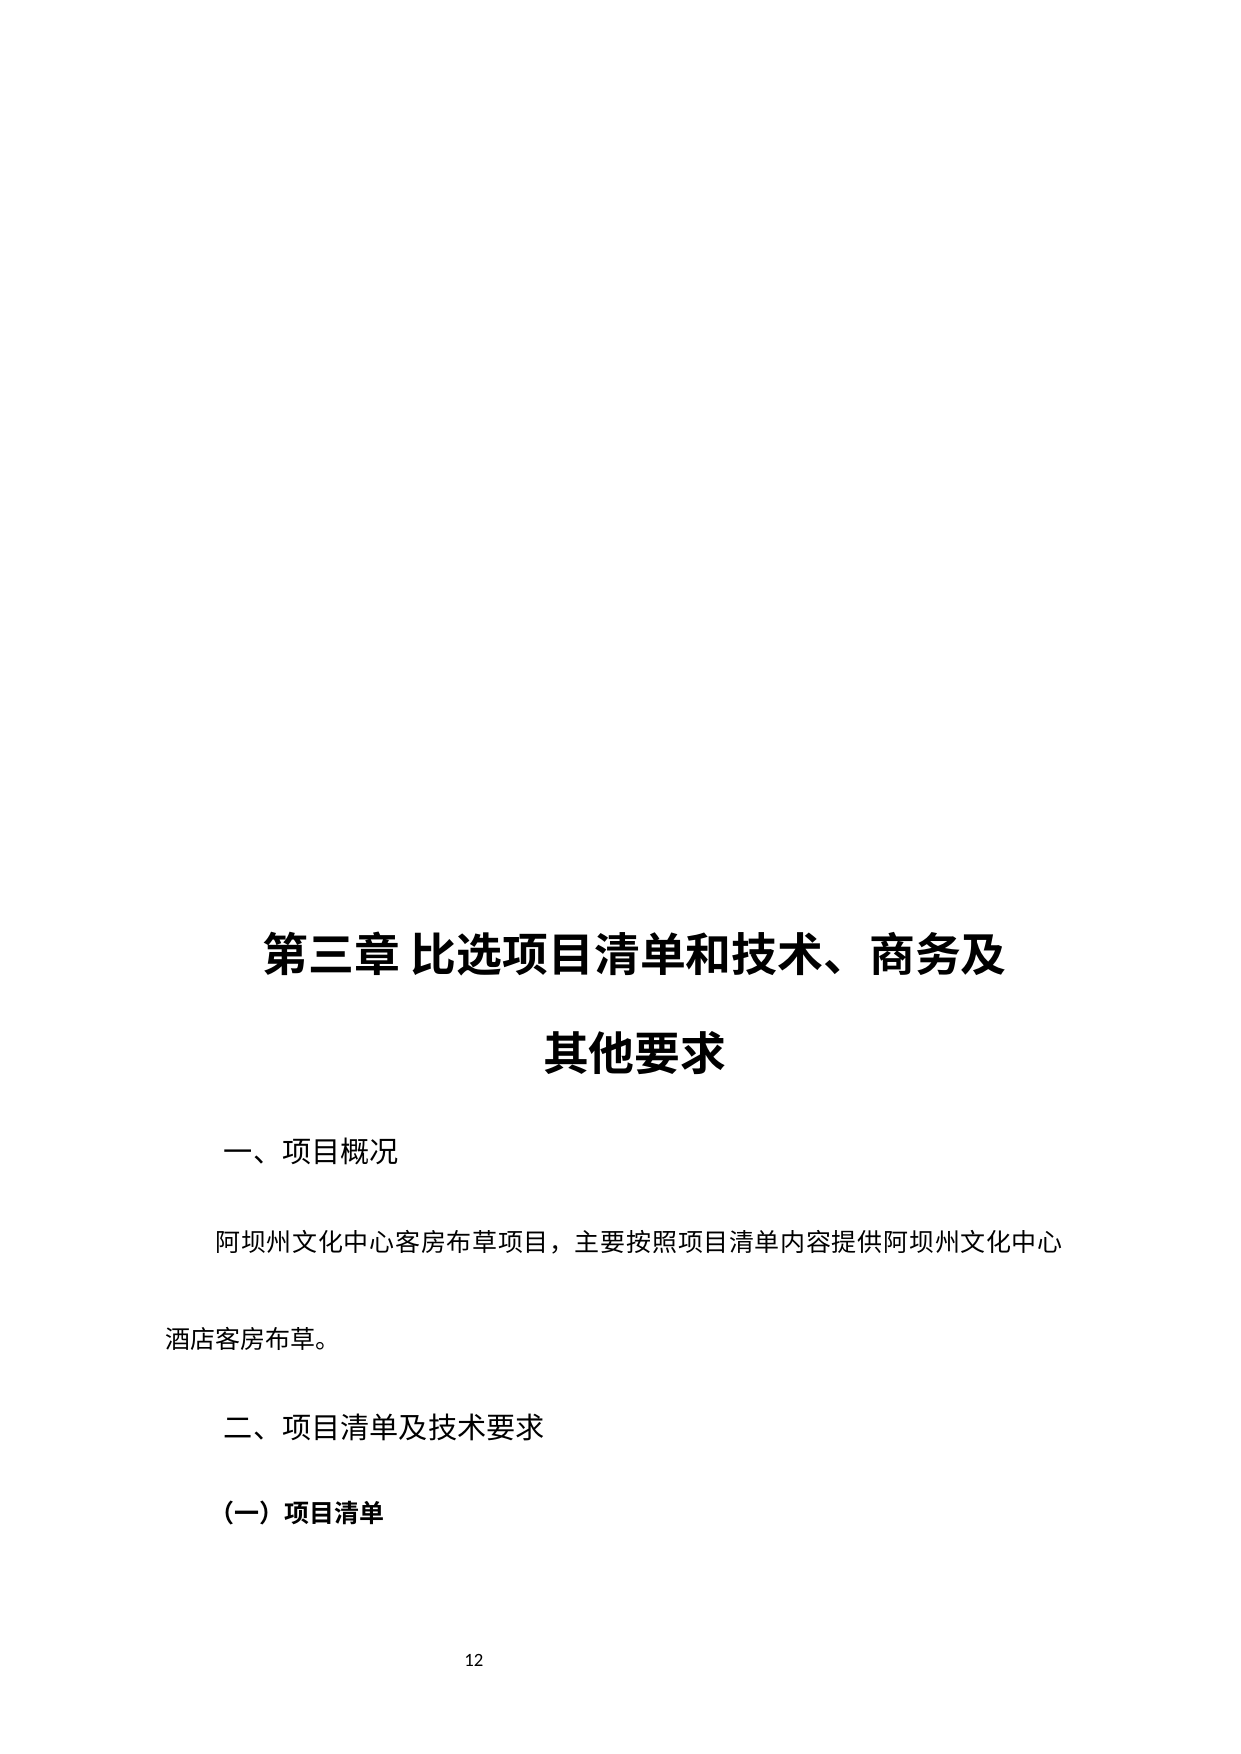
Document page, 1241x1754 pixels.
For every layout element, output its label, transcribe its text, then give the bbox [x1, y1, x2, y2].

text 第三章 比选项目清单和技术、商务及 [203, 918, 1066, 984]
text 阿坝州文化中心客房布草项目，主要按照项目清单内容提供阿坝州文化中心酒店客房布草。 [165, 1208, 1063, 1370]
text （一）项目清单 [209, 1479, 1063, 1544]
text 其他要求 [203, 1017, 1066, 1084]
text 二、项目清单及技术要求 [165, 1393, 1063, 1458]
text 一、项目概况 [165, 1117, 1063, 1182]
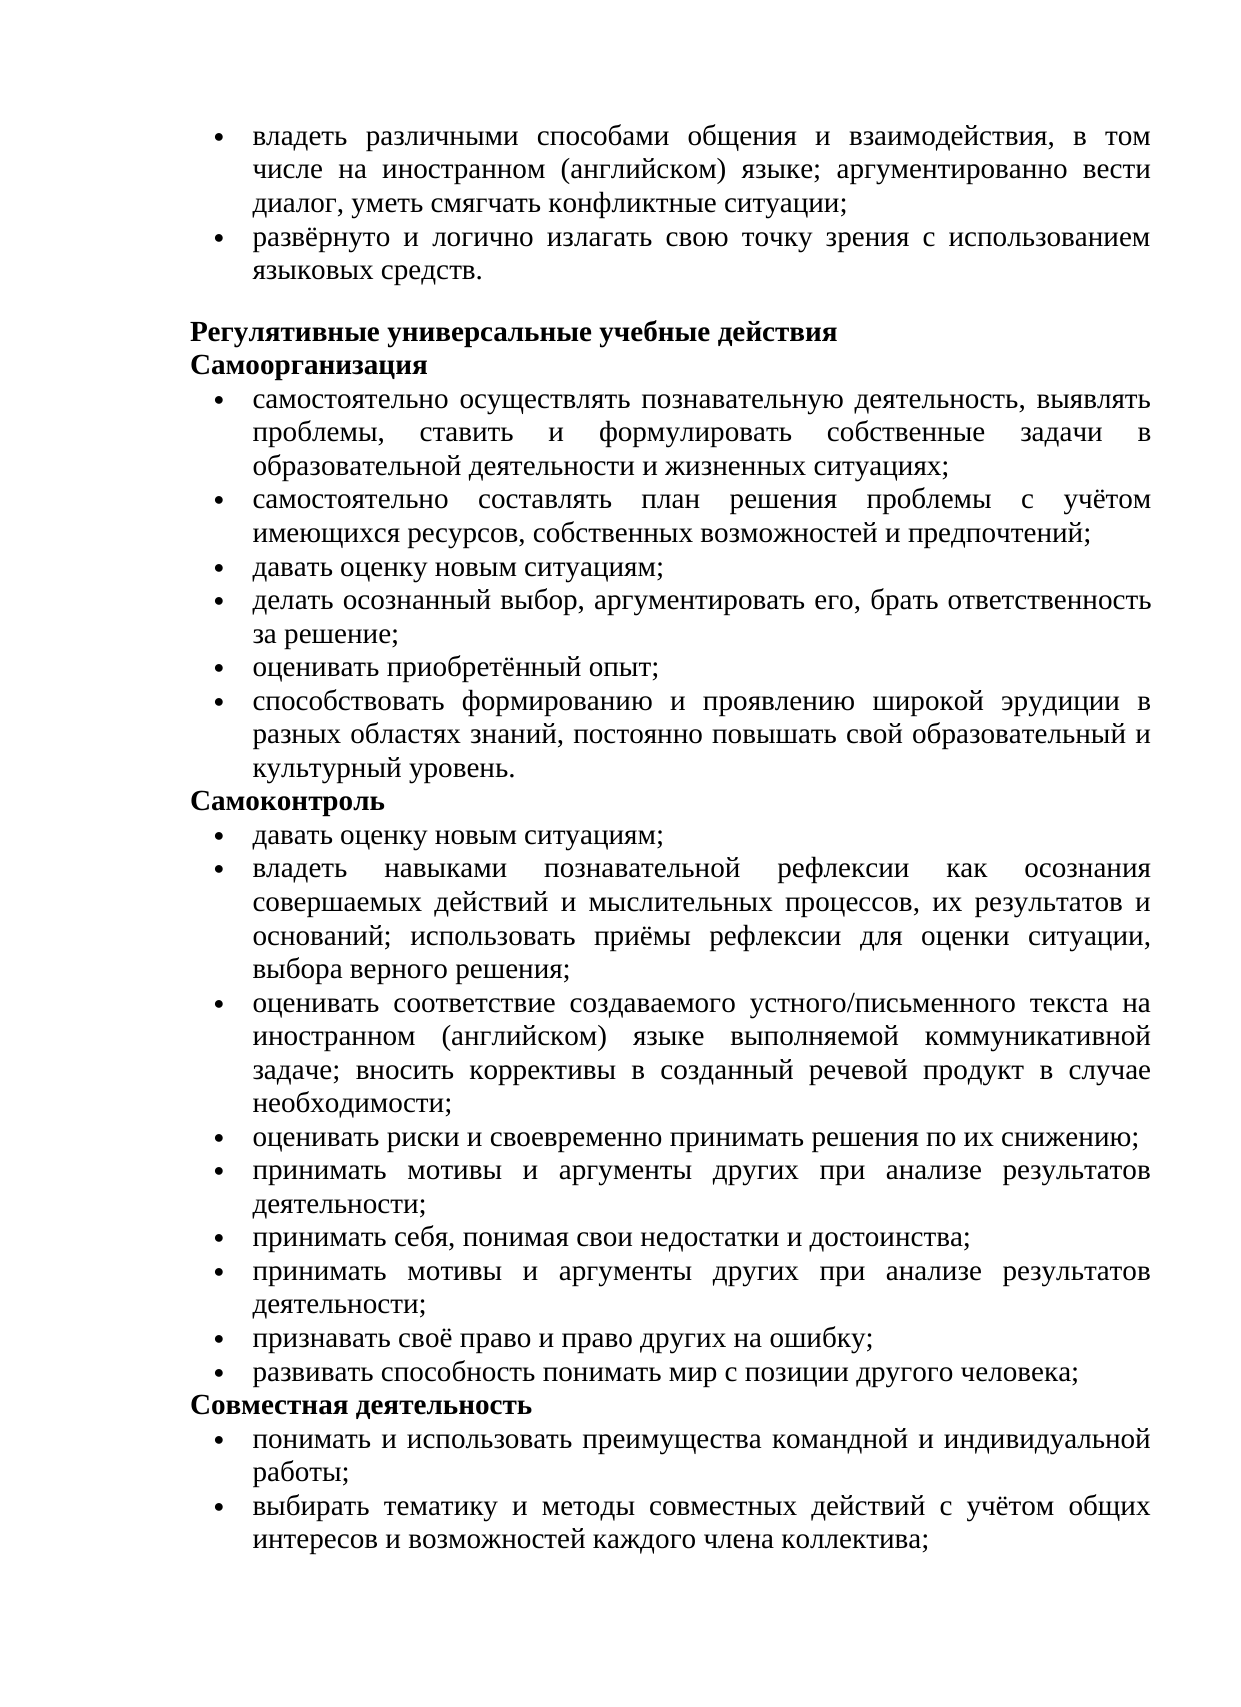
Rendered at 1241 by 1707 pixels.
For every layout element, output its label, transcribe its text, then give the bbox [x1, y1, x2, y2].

text Регулятивные универсальные учебные действия [190, 314, 1152, 347]
list владеть навыками познавательной рефлексии как осознания совершаемых действий и мыслительных процессов, их результатов и оснований; использовать приёмы рефлексии для оценки ситуации, выбора верного решения; [215, 851, 1152, 985]
text Самоорганизация [190, 347, 1152, 381]
list принимать мотивы и аргументы других при анализе результатов деятельности; [215, 1152, 1152, 1219]
list владеть различными способами общения и взаимодействия, в том числе на иностранном (английском) языке; аргументированно вести диалог, уметь смягчать конфликтные ситуации; [215, 118, 1152, 219]
text Совместная деятельность [190, 1387, 1152, 1421]
list оценивать соответствие создаваемого устного/письменного текста на иностранном (английском) языке выполняемой коммуникативной задаче; вносить коррективы в созданный речевой продукт в случае необходимости; [215, 985, 1152, 1119]
list выбирать тематику и методы совместных действий с учётом общих интересов и возможностей каждого члена коллектива; [215, 1488, 1152, 1555]
list принимать себя, понимая свои недостатки и достоинства; [215, 1219, 1152, 1253]
list оценивать приобретённый опыт; [215, 649, 1152, 683]
list развивать способность понимать мир с позиции другого человека; [215, 1354, 1152, 1387]
list оценивать риски и своевременно принимать решения по их снижению; [215, 1119, 1152, 1152]
text Самоконтроль [190, 783, 1152, 817]
list давать оценку новым ситуациям; [215, 817, 1152, 851]
list признавать своё право и право других на ошибку; [215, 1320, 1152, 1354]
list способствовать формированию и проявлению широкой эрудиции в разных областях знаний, постоянно повышать свой образовательный и культурный уровень. [215, 683, 1152, 783]
list развёрнуто и логично излагать свою точку зрения с использованием языковых средств. [215, 219, 1152, 286]
list принимать мотивы и аргументы других при анализе результатов деятельности; [215, 1253, 1152, 1320]
list понимать и использовать преимущества командной и индивидуальной работы; [215, 1421, 1152, 1488]
list самостоятельно составлять план решения проблемы с учётом имеющихся ресурсов, собственных возможностей и предпочтений; [215, 482, 1152, 549]
list давать оценку новым ситуациям; [215, 549, 1152, 582]
list самостоятельно осуществлять познавательную деятельность, выявлять проблемы, ставить и формулировать собственные задачи в образовательной деятельности и жизненных ситуациях; [215, 381, 1152, 482]
list делать осознанный выбор, аргументировать его, брать ответственность за решение; [215, 582, 1152, 649]
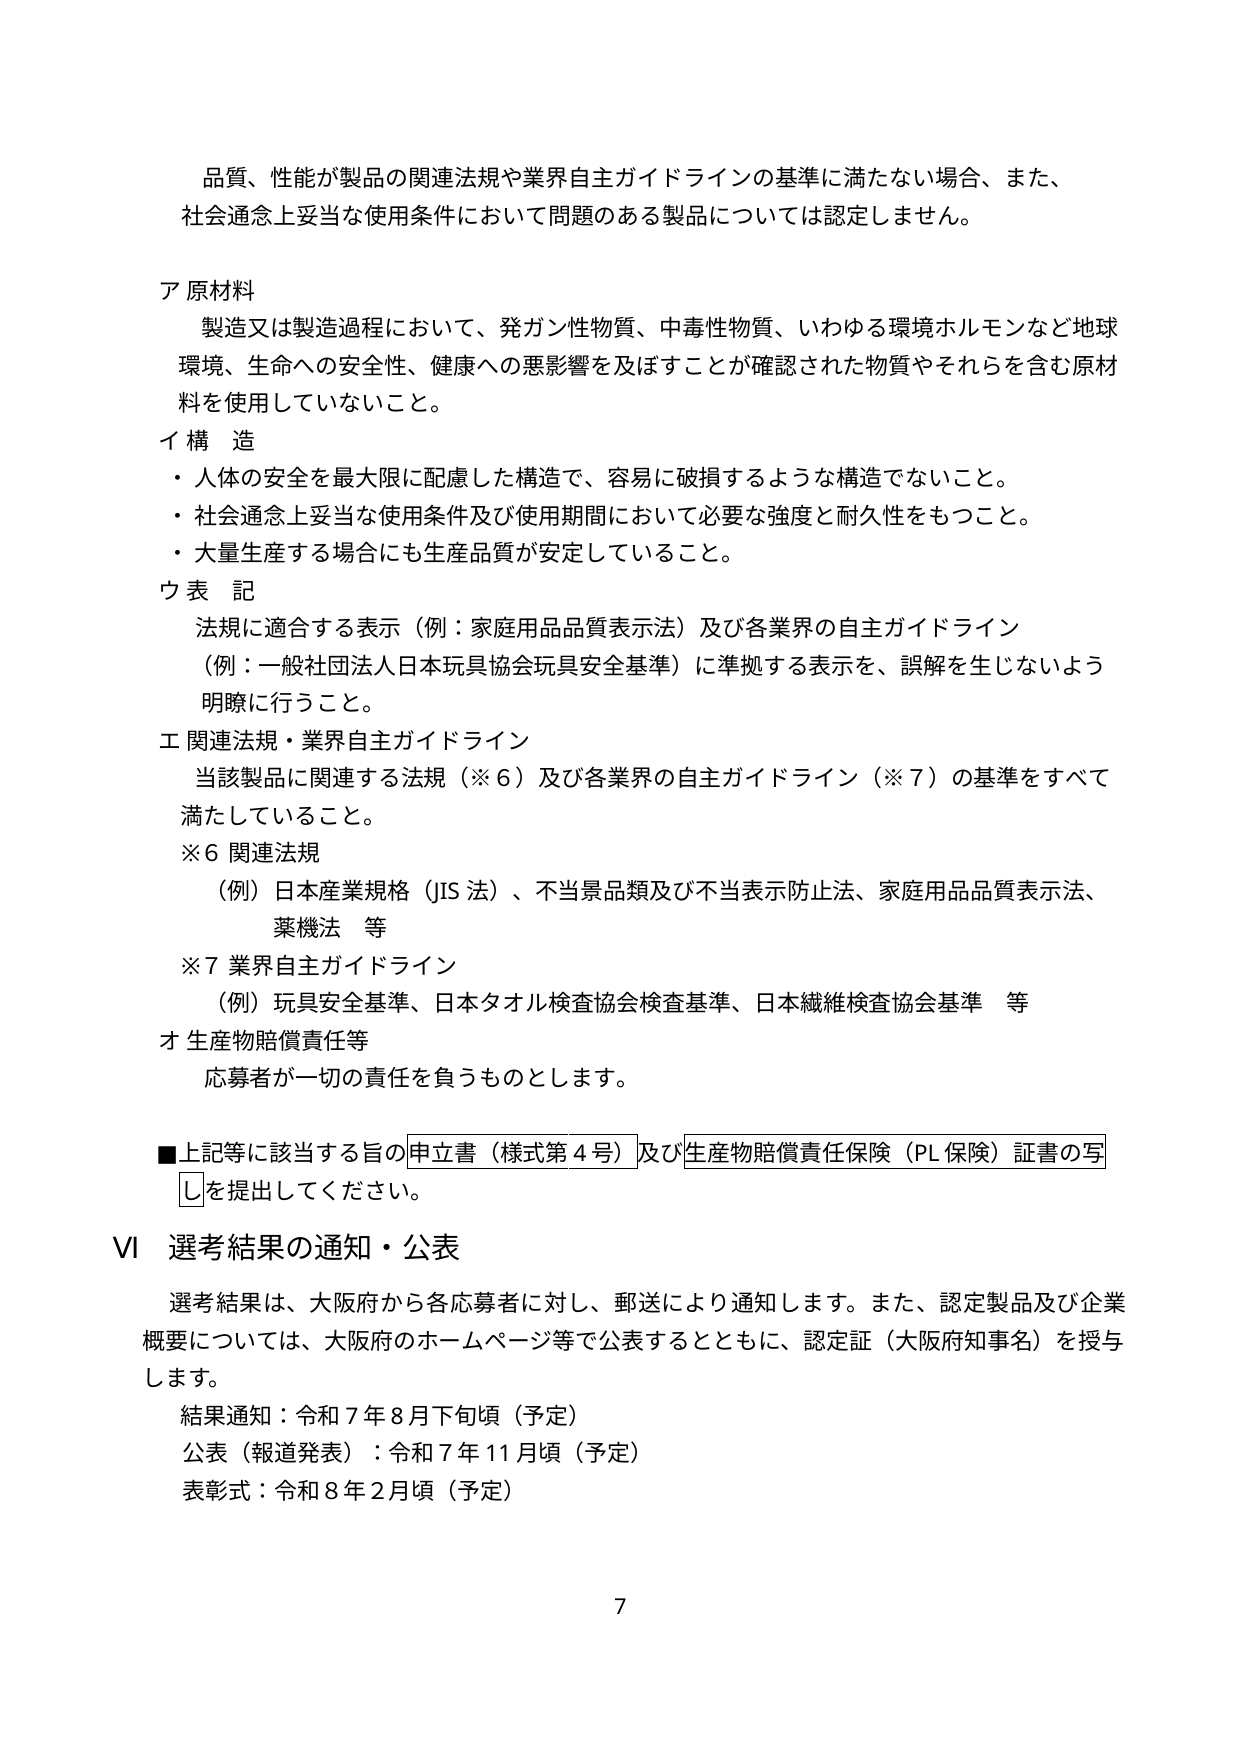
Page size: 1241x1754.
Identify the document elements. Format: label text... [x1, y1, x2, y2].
......
▶ **Activity**: Exactly the lines from the top of the listing through the line holding "Rendered at 1241 by 1707 pixels." should be repeated, with pictures left out.

▶ **Your solution**:
Document page, 1241x1754 pixels.
For every layout element, output its label, transcribe its text, then give the bbox [x1, y1, x2, y2].

text 第三章 比选项目清单和技术、商务及 [203, 918, 1066, 984]
text 阿坝州文化中心客房布草项目，主要按照项目清单内容提供阿坝州文化中心酒店客房布草。 [165, 1208, 1063, 1370]
text （一）项目清单 [209, 1479, 1063, 1544]
text 其他要求 [203, 1017, 1066, 1084]
text 二、项目清单及技术要求 [165, 1393, 1063, 1458]
text 一、项目概况 [165, 1117, 1063, 1182]
Rendered at 1241 by 1707 pixels.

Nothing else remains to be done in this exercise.